● **EXERCISE OBJECTIVE**: Each entry below should appear again exactly as written, without pictures.

● **EXTRACTED ENTRIES**:
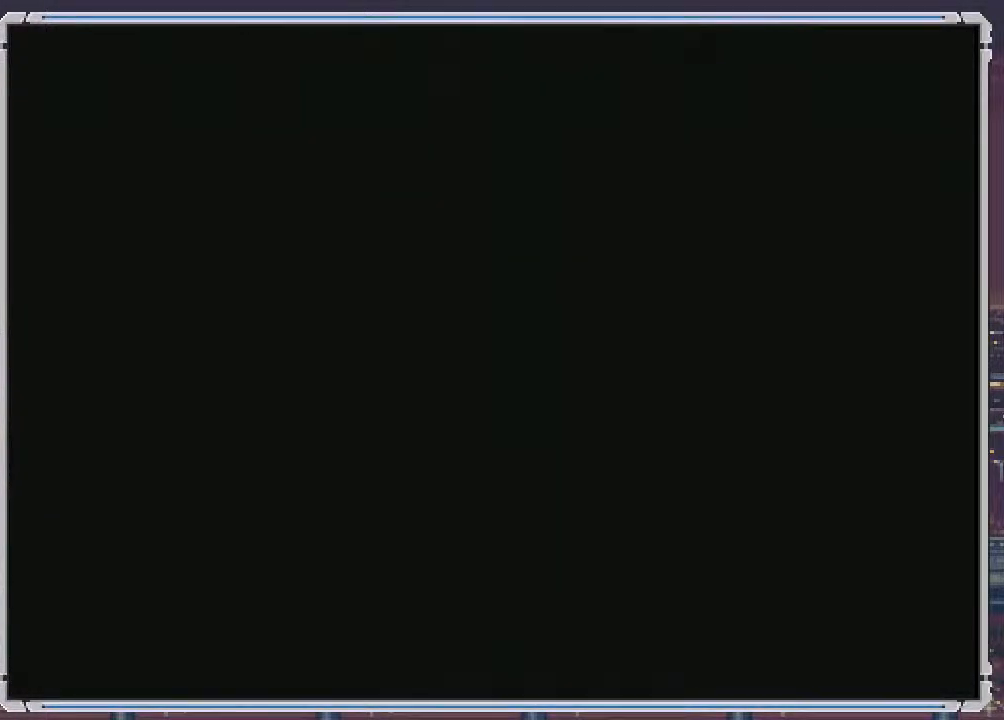
{"buttons": ["DPAD_RIGHT"], "events": [[183, "DPAD_RIGHT", "down"], [183, "SELECT", "up"]]}
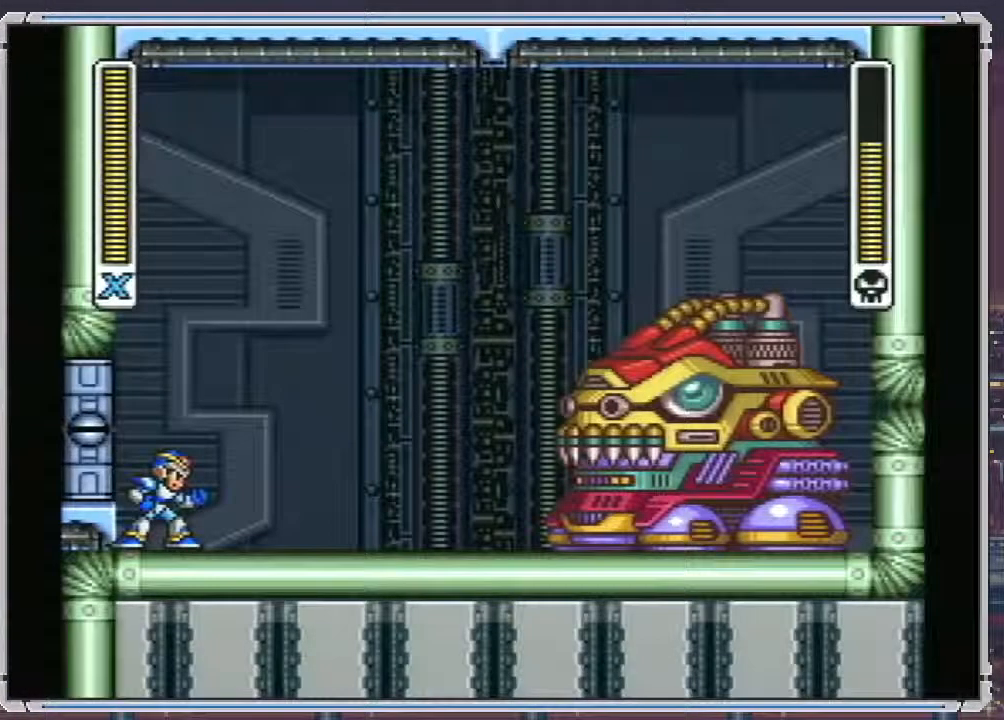
{"buttons": ["DPAD_RIGHT"], "events": []}
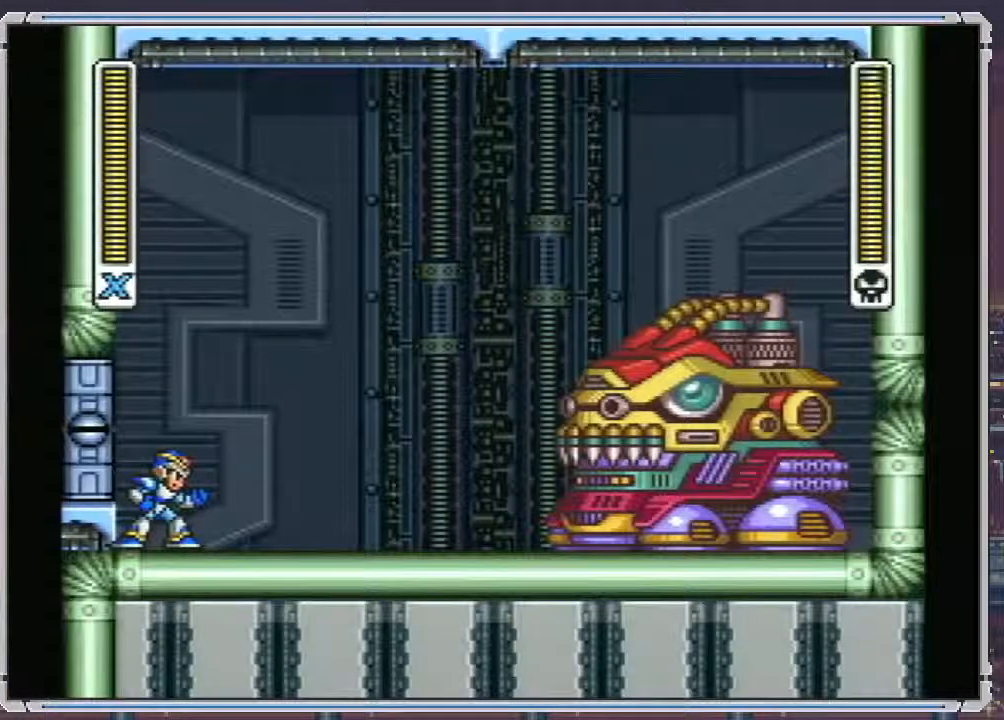
{"buttons": ["A", "DPAD_RIGHT"], "events": [[150, "A", "down"]]}
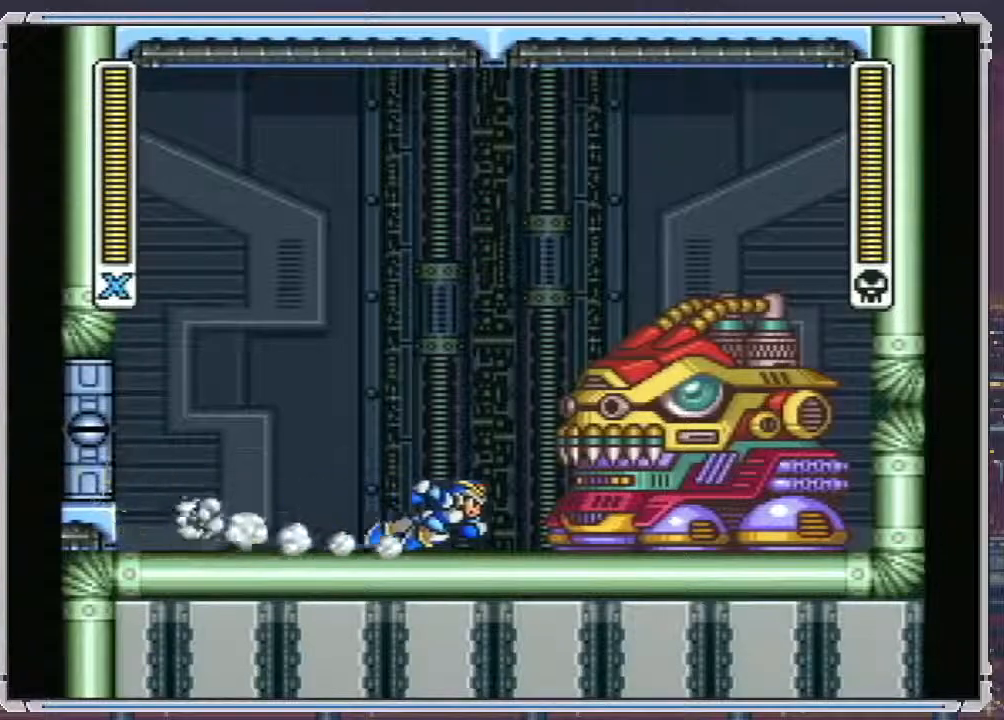
{"buttons": ["Y"], "events": [[200, "B", "down"], [250, "DPAD_DOWN", "down"], [267, "DPAD_DOWN", "up"], [267, "DPAD_LEFT", "down"], [317, "DPAD_DOWN", "down"], [333, "DPAD_LEFT", "up"], [350, "A", "up"], [350, "B", "up"], [383, "DPAD_DOWN", "up"], [433, "DPAD_RIGHT", "up"], [450, "Y", "down"]]}
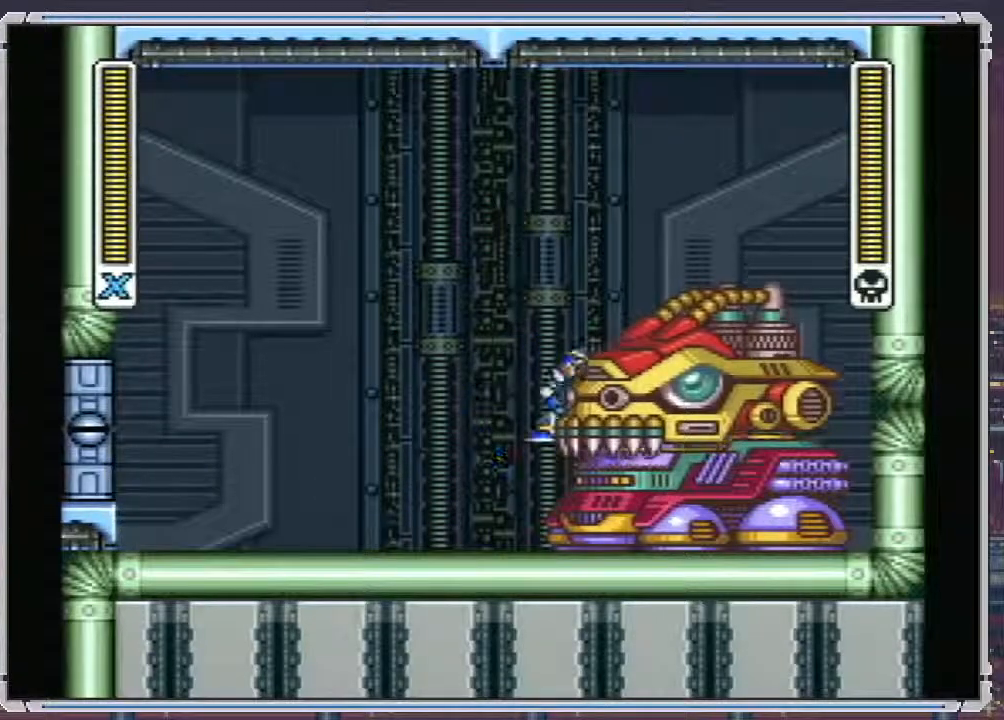
{"buttons": ["SELECT"], "events": [[83, "Y", "up"], [400, "SELECT", "down"]]}
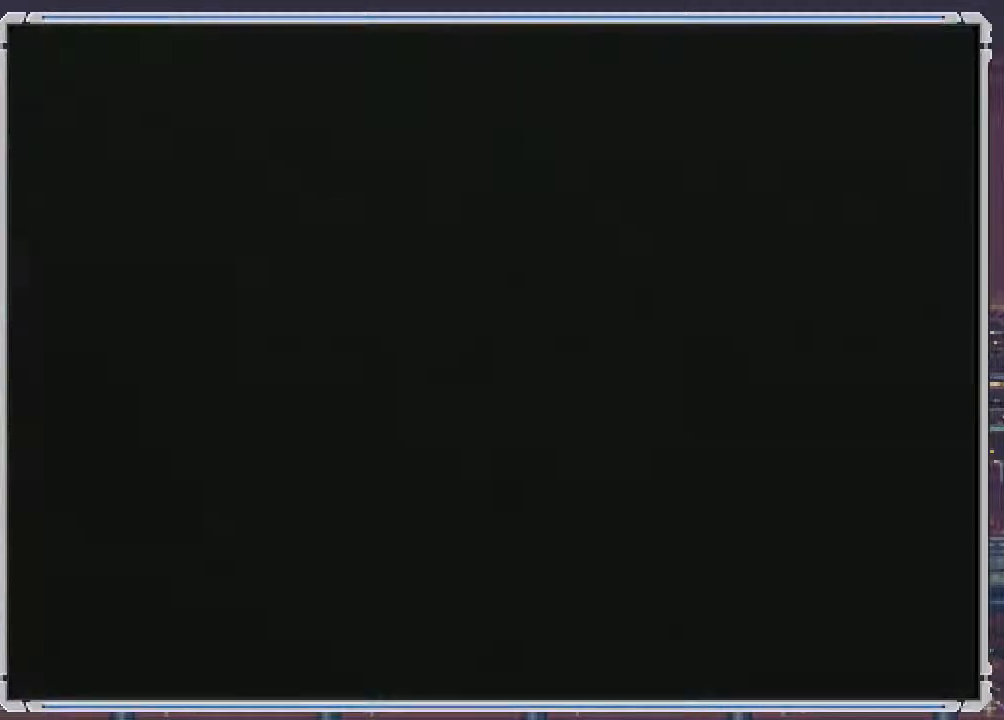
{"buttons": ["SELECT"], "events": []}
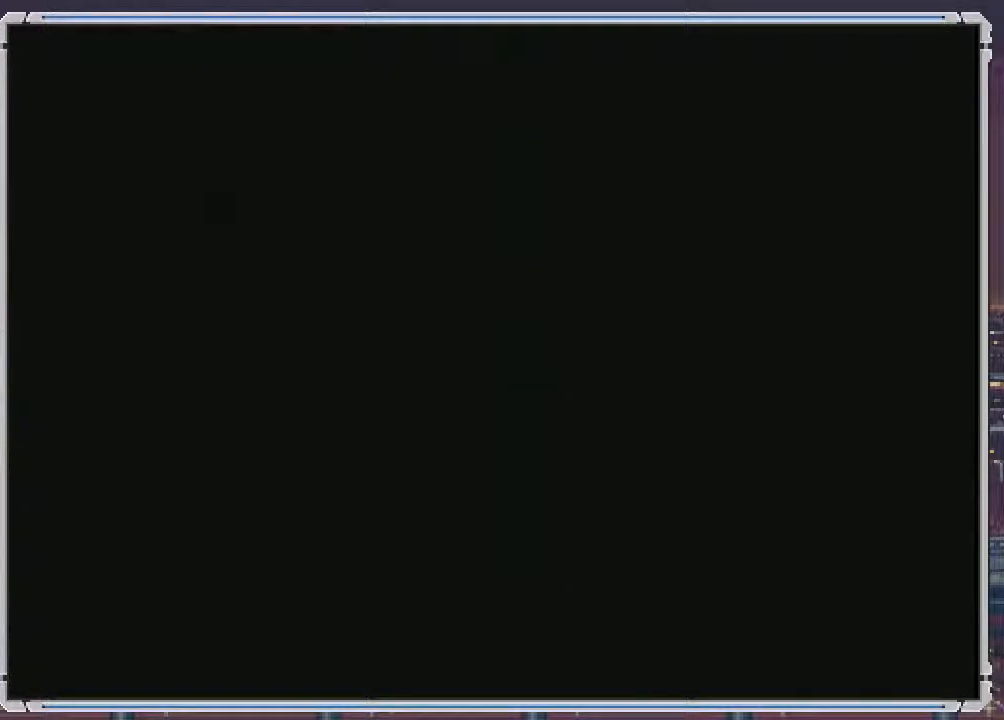
{"buttons": ["SELECT"], "events": []}
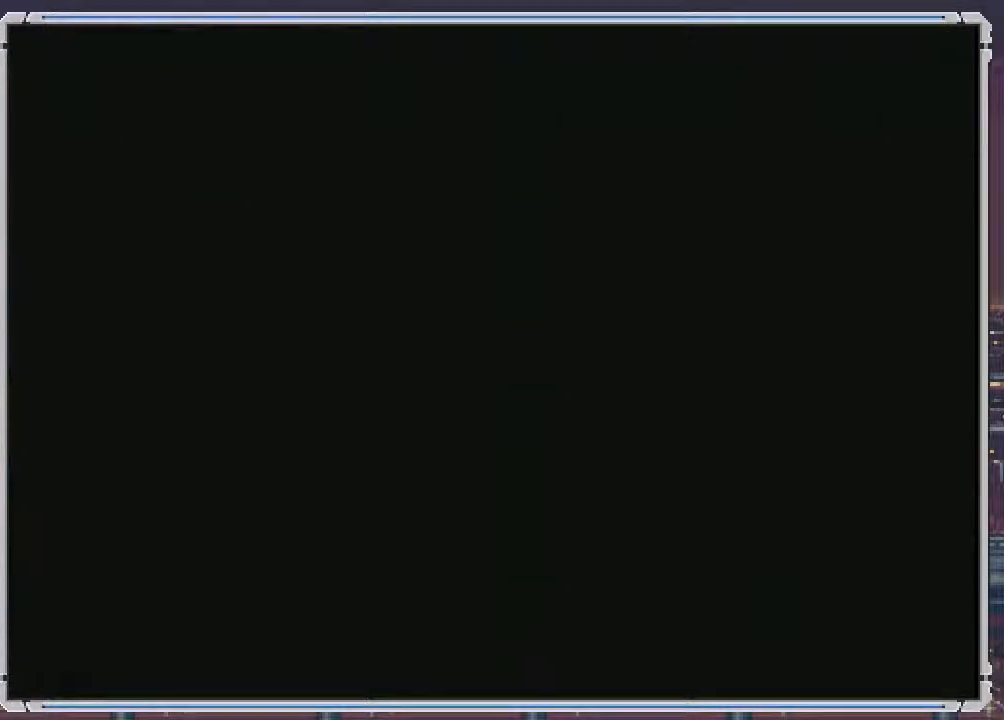
{"buttons": ["DPAD_RIGHT"], "events": [[233, "DPAD_RIGHT", "down"], [233, "SELECT", "up"]]}
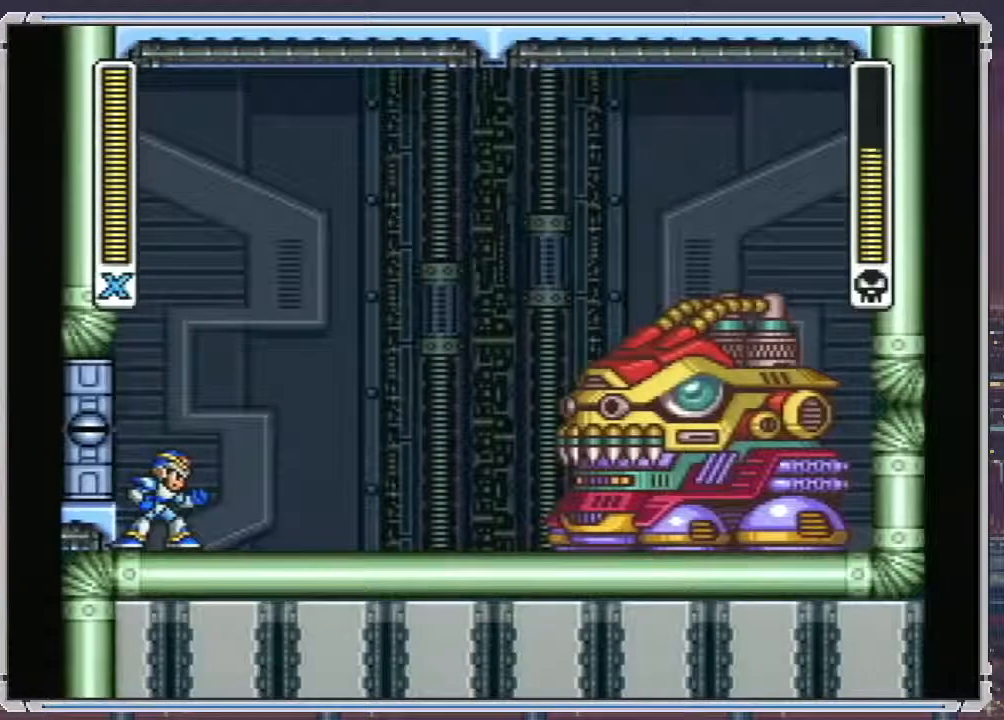
{"buttons": ["DPAD_RIGHT"], "events": []}
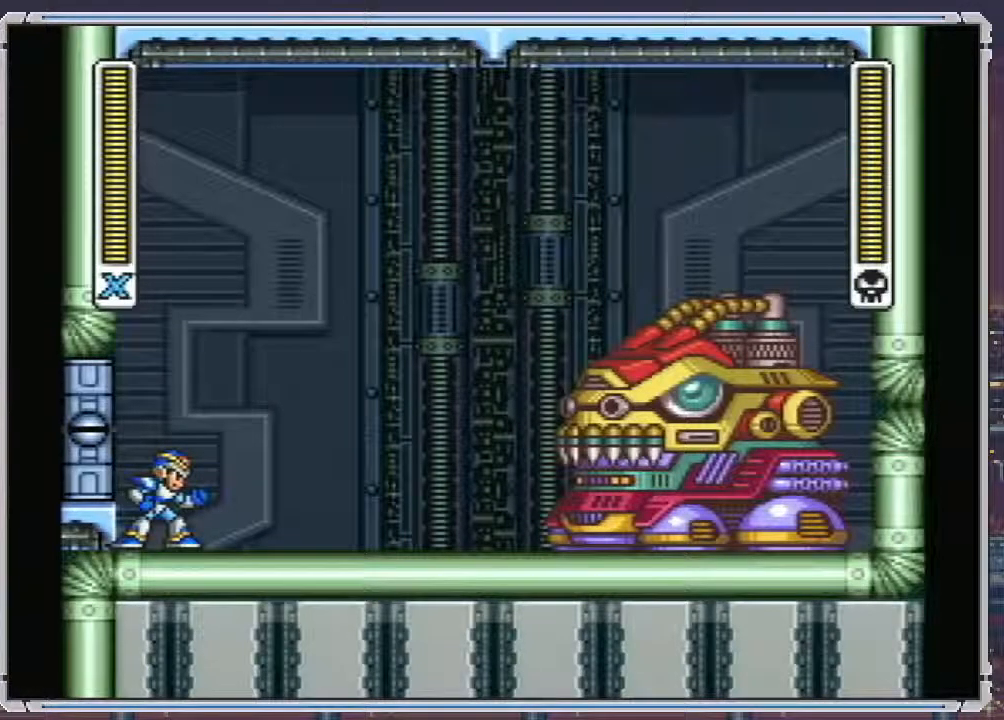
{"buttons": ["A", "DPAD_RIGHT"], "events": [[200, "A", "down"]]}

● **OUTPUT**:
{"buttons": ["DPAD_RIGHT"], "events": [[183, "DPAD_RIGHT", "down"], [183, "SELECT", "up"]]}
{"buttons": ["DPAD_RIGHT"], "events": []}
{"buttons": ["A", "DPAD_RIGHT"], "events": [[150, "A", "down"]]}
{"buttons": ["Y"], "events": [[200, "B", "down"], [250, "DPAD_DOWN", "down"], [267, "DPAD_DOWN", "up"], [267, "DPAD_LEFT", "down"], [317, "DPAD_DOWN", "down"], [333, "DPAD_LEFT", "up"], [350, "A", "up"], [350, "B", "up"], [383, "DPAD_DOWN", "up"], [433, "DPAD_RIGHT", "up"], [450, "Y", "down"]]}
{"buttons": ["SELECT"], "events": [[83, "Y", "up"], [400, "SELECT", "down"]]}
{"buttons": ["SELECT"], "events": []}
{"buttons": ["SELECT"], "events": []}
{"buttons": ["DPAD_RIGHT"], "events": [[233, "DPAD_RIGHT", "down"], [233, "SELECT", "up"]]}
{"buttons": ["DPAD_RIGHT"], "events": []}
{"buttons": ["A", "DPAD_RIGHT"], "events": [[200, "A", "down"]]}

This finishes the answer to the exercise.